Similar arguments were also addressed by the Supreme Court of Queensland in Lohe v Gunter [2003] QSC 150 where Holmes J said:
[8] The respondent argued that there was no means by which he might lawfully pay fines or costs because of the failure of the Crown to provide currency as prescribed by the Currency Act 1965, s 16 of that which provides for coinage as legal tender. There was, he said, no legal sanction for the issue of paper money; and there was a lack of correspondence between the face value of coins and the price at which they may be bought using paper money. (He referred to a particular example of a set of gold coins being bought for an amount far in excess of its face value.) 

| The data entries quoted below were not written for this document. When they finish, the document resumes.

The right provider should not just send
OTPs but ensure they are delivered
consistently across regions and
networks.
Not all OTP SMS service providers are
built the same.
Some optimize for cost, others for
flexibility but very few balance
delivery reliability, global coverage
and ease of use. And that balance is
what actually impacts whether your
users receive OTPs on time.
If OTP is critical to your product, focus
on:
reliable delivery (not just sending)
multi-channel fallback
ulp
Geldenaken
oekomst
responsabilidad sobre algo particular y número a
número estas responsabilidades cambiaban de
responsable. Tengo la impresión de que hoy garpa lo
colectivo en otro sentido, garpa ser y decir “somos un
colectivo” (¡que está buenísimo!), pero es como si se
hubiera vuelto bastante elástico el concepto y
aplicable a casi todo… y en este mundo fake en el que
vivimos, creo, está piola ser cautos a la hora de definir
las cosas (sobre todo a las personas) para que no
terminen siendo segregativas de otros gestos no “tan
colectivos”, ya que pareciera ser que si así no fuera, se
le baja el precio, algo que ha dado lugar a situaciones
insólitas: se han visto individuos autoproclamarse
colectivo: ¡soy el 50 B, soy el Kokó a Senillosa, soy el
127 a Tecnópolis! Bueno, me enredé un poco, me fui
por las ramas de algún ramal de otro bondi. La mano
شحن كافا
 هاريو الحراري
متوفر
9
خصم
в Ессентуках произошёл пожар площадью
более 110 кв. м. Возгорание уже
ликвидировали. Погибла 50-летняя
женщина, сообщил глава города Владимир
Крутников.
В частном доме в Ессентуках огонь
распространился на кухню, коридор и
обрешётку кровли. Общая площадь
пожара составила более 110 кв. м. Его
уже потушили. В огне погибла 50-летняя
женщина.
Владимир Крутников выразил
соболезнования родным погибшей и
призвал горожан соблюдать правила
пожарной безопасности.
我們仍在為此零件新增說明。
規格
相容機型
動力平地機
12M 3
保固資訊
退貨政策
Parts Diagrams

[9] As to the first part of the respondent’s argument, Deane J in Re Skyring’s Application (No 2) reached the conclusion that there was no constitutional bar against the issue of paper money as legal tender, a view which has been confirmed subsequently on a number of occasions. [Re Skyring (1994) 68 ALJR 618; Skyring v ANZ Banking Group Ltd (Unreported, Court of Appeal No 176/1993, 12 May 1944); Owen v Deputy Commissioner of Taxation (Unreported, Full Court of the Federal Court, Qd 132, 1995. As to the second aspect, in Cusack v Commissioner of Taxation [2002] FCA 1012; [2002] ATC 4676, Cooper J considered an argument which turned around the difference between money as a unit of value and money as currency by which obligations are discharged. There was, he said, a presumption given statutory effect in provisions of the Currency Act and the Reserve Bank Act 1959 that parties contracted and parliament legislated with reference to the nominal value of money as expressed by legal tender; currency when used as legal tender was valued at its face value without regard to its intrinsic worth. The value of coins departed from their face value only when they were not being used as currency and were regarded simply as a commodity. The weight of authority is thus against the respondent’s first point, and the reasoning of Cooper J is persuasive against the second.